Convert Map<Integer, List<Strings> to Map<String, List<Integer>

Question

I'm having a hard time converting a Map containing some integers as keys and a list of random strings as values.

E.g. :

1 = ["a", "b", "c"]
2 = ["a", "b", "z"]
3 = ["z"]

I want to transform it into a Map of distinct strings as keys and lists the integers as values.

E.g. :

a = [1, 2]
b = [1, 2]
c = [1]
z = [2,3]

Here's what I have so far:

Map<Integer, List<String>> integerListMap; // initial list is already populated

List<String> distinctStrings = new ArrayList<>();
SortedMap<String, List<Integer>> stringListSortedMap = new TreeMap<>();

for(Integer i: integers) {
    integerListMap.put(i, strings);
    distinctStrings.addAll(strings);
}

distinctStrings = distinctStrings.stream().distinct().collect(Collectors.toList());

for(String s : distinctStrings) {
    distinctStrings.put(s, ???);
}

Answer 1

There's no need to apply distinct() since you're storing the data into the Map and keys are guaranteed to be unique.

You can flatten the entries of the source map, so that only one string (let's call it name) and a single integer (let's call it number) would correspond to a stream element, and then group the data by string.

To implement this problem using streams, we can utilize flatMap() operation to perform one-to-many transformation. And it's a good practice to define a custom type for that purpose as a Java 16 record, or a class (you can also use a Map.Entry, but note that approach of using a custom type is more advantages because it allows writing self-documenting code).

In order to collect the data into a TreeMap you can make use of the three-args version of groupingBy() which allows to specify mapFactory.

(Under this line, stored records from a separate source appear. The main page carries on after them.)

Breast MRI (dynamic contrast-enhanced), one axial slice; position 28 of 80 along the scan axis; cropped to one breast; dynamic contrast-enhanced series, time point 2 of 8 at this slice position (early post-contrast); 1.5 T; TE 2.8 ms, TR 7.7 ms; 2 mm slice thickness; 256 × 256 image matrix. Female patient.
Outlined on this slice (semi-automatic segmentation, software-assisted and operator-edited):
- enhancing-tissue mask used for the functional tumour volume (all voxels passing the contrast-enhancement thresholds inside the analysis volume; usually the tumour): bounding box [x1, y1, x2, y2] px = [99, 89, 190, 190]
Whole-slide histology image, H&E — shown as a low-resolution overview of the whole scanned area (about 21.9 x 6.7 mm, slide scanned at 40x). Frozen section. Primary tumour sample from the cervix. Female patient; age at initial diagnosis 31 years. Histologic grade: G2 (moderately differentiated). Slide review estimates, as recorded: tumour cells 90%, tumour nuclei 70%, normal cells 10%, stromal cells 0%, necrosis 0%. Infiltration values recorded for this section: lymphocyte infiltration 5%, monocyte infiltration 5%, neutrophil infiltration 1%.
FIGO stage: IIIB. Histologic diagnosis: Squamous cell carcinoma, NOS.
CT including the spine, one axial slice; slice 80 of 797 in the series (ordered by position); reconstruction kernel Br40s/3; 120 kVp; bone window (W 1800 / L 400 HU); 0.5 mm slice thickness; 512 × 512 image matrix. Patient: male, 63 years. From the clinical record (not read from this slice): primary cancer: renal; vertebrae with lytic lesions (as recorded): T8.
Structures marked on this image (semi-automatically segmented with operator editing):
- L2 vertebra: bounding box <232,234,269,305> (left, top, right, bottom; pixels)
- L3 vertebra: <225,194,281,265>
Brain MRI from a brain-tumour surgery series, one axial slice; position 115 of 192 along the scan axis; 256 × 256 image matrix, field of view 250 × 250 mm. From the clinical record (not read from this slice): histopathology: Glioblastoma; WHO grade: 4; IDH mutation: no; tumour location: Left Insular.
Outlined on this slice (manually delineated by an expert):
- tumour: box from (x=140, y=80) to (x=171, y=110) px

record NameNumber(String name, Integer number) {}
        
Map<Integer, List<String>> dataByProvider = Map.of(
    1, List.of("a", "b", "c"),
    2, List.of("a", "b", "z"),
    3, List.of("z")
);
        
NavigableMap<String, List<Integer>> numbersByName = dataByProvider.entrySet().stream()
    .flatMap(entry -> entry.getValue().stream()
        .map(name -> new NameNumber(name, entry.getKey()))
    )
    .collect(Collectors.groupingBy(
        NameNumber::name,
        TreeMap::new,
        Collectors.mapping(NameNumber::number, Collectors.toList())
    ));
    
numbersByName.forEach((name, numbers) -> System.out.println(name + " -> " + numbers));

Output:

a -> [2, 1]
b -> [2, 1]
c -> [1]
z -> [3, 2]

Sidenote: while using TreeMap it's more beneficial to use NavigableMap as an abstract type because it allows to access methods like higherKey(), lowerKey(), firstEntry(), lastEntry(), etc. which are declared in the SortedMap interface.

Answer 2

Iterate over your source map's value and put each value into the target map.

final Map<String, List<Integer>> target = new HashMap<>();
for (final Map.Entry<Integer, List<String>> entry = source.entrySet()) {
  for (final String s : entry.getValue()) {
    target.computeIfAbsent(s, k -> new ArrayList<>()).add(entry.getKey());
  }
}

Or with the Stream API by abusing Map.Entry to build the inverse:

final Map<String, List<Integer>> target = source.entrySet()
  .stream()
  .flatMap(e -> e.getValue().stream().map(s -> Map.entry(s, e.getKey()))
  .collect(Collectors.groupingBy(e::getKey, Collectors.mapping(e::getValue, Collectors.toList())));

Although this might not be as clear as introducing a new custom type to hold the inverted mapping.

Another alternative would be using a bidirectial map. Many libraries come implementations of these, such as Guava.